Beyond the immediate relief for individual patients, the test addresses a systemic problem. Emergency departments across the NHS are chronically overcrowded. Faster diagnostic decisions mean faster patient flow. Someone who can be safely discharged leaves the department sooner. Someone who needs admission gets to a ward sooner. The bottleneck loosens. Mills noted that the technology could ease pressure on these overwhelmed departments, helping people move through more quickly.
The researchers also see potential beyond emergency rooms. The same cartridge-and-device approach could work in GP practices and chest pain clinics, catching heart attacks that might otherwise slip through undetected in settings where patients don't arrive by ambulance. A person experiencing chest pain in a doctor's office could get an answer in twenty minutes instead of being sent to hospital and waiting two hours.
The test is already in use. What comes next is scaling—expanding it into more hospitals, into primary care, into the places where people first seek help when something feels wrong with their heart. For now, the technology exists. The question is how quickly it spreads.
Notable Quotes
When people go to the emergency department fearing they have had a heart attack, a blood sample is taken and sent to another part of the hospital for analysis. By the time the results are available, it is likely the doctor or nurse will have been called away.— Nicholas Mills, BHF Professor of Cardiology at the University of Edinburgh
The Hearth Conversation Another angle on the story
Why does it matter that we've cut this from two hours to twenty minutes? Isn't a diagnosis a diagnosis?

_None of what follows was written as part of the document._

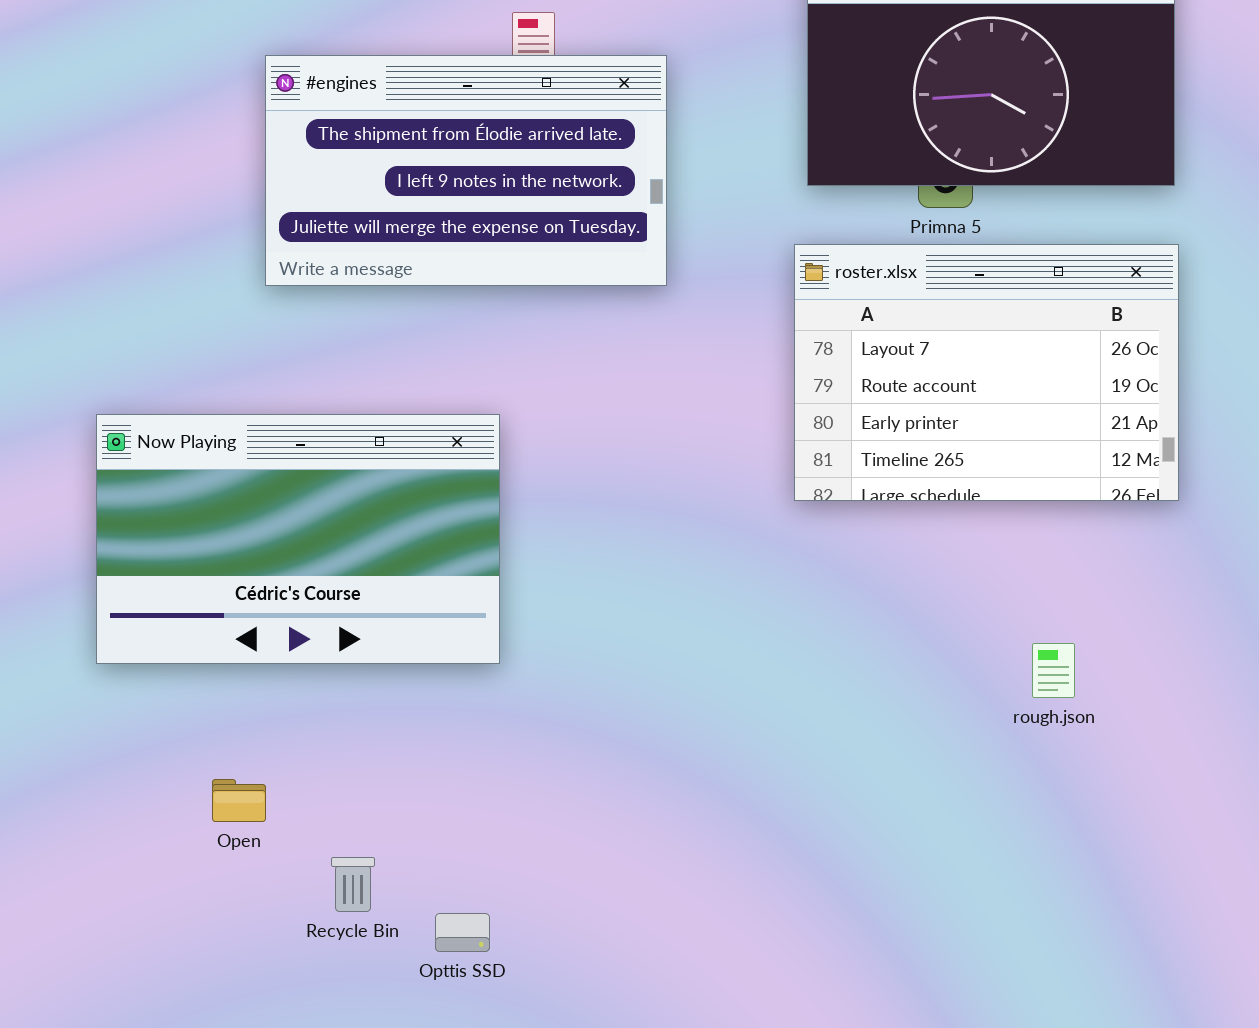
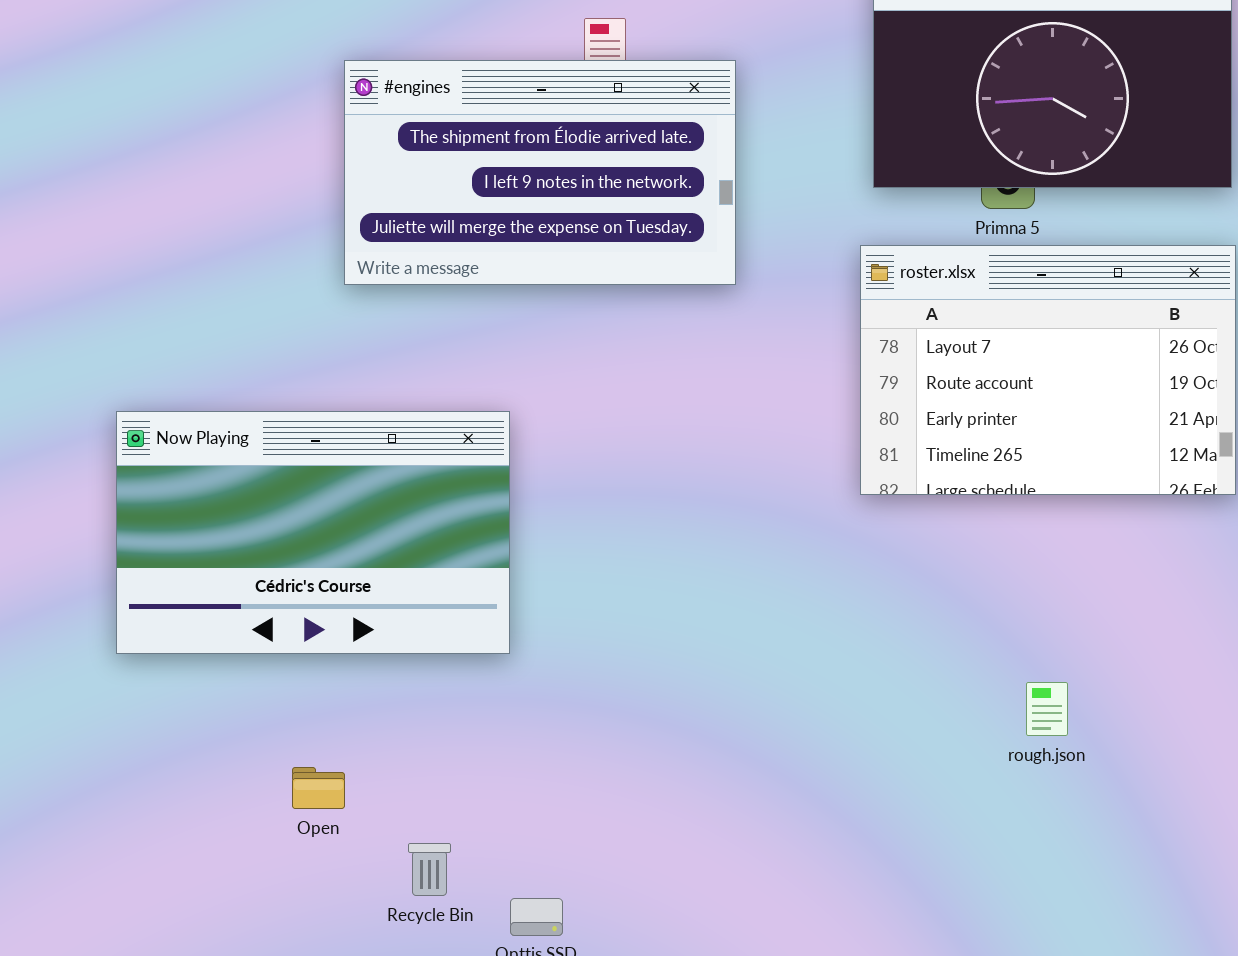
Now Playing: [96,414,500,664] -> [116,411,510,654], moved
rough.json: [1032,643,1075,698] -> [1026,682,1068,736], moved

The difference is what happens while you're waiting. If you think you're having a heart attack, those two hours are two hours of not knowing if you're going to die. And practically, your doctor might have left to see another patient by the time your results come back, so treatment gets delayed again.
So it's both psychological and practical.
Exactly. The anxiety is real and it matters. But also, in a true cardiac emergency, every minute counts for treatment. Faster diagnosis means faster intervention.
The study found no difference in missed diagnoses. That's the part that surprised me—that speed didn't sacrifice accuracy.
That's what makes this genuinely significant. You could imagine a faster test being less reliable. But this one maintains the same diagnostic standard while collapsing the timeline. It's not a trade-off.
What about the NHS angle? How does this help with overcrowding?
If you can discharge someone safely in thirty minutes instead of ninety, that bed opens up. That's one more person who can be admitted. It's a throughput problem, and this is a throughput solution.